[Material for this exercise]

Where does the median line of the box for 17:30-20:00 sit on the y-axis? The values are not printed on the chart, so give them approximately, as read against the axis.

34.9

[/Material for this exercise]
[Material for this exercise]

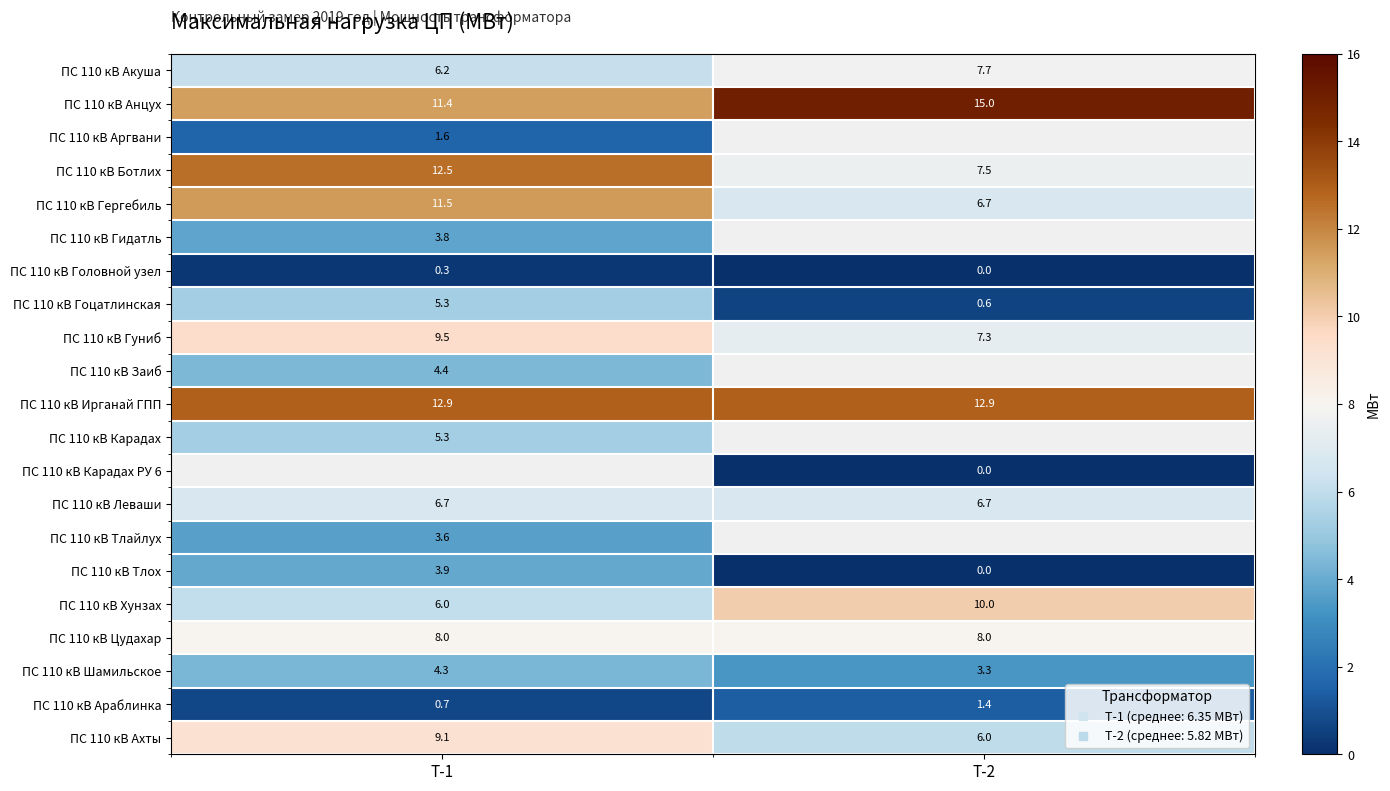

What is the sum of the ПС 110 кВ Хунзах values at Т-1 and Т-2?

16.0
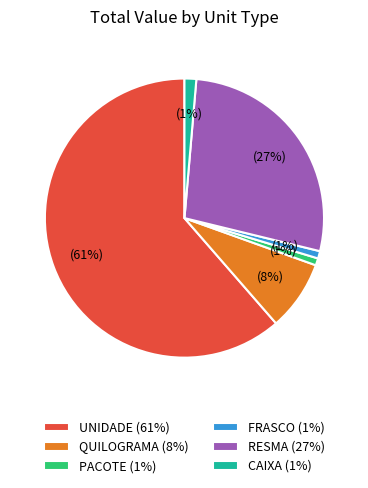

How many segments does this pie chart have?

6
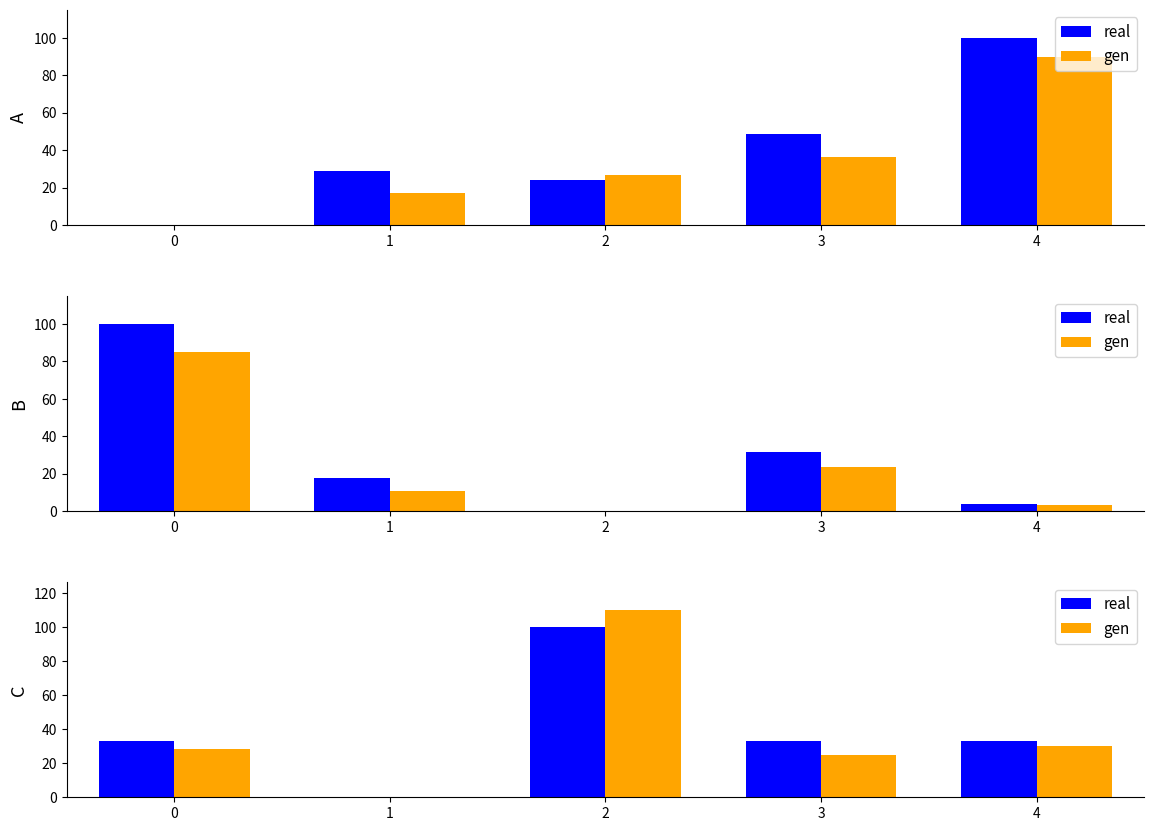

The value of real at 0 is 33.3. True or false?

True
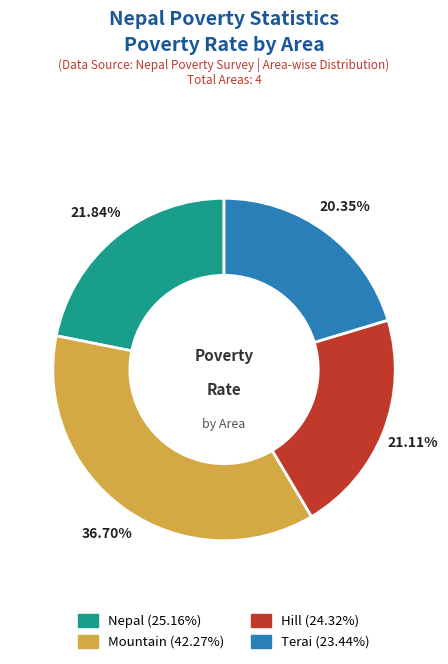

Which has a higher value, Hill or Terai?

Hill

[/Material for this exercise]

> Work to be completed
Pick out each line of the items above that contains the word "values".

> Result below
Where does the median line of the box for 17:30-20:00 sit on the y-axis? The values are not printed on the chart, so give them approximately, as read against the axis.
What is the sum of the ПС 110 кВ Хунзах values at Т-1 and Т-2?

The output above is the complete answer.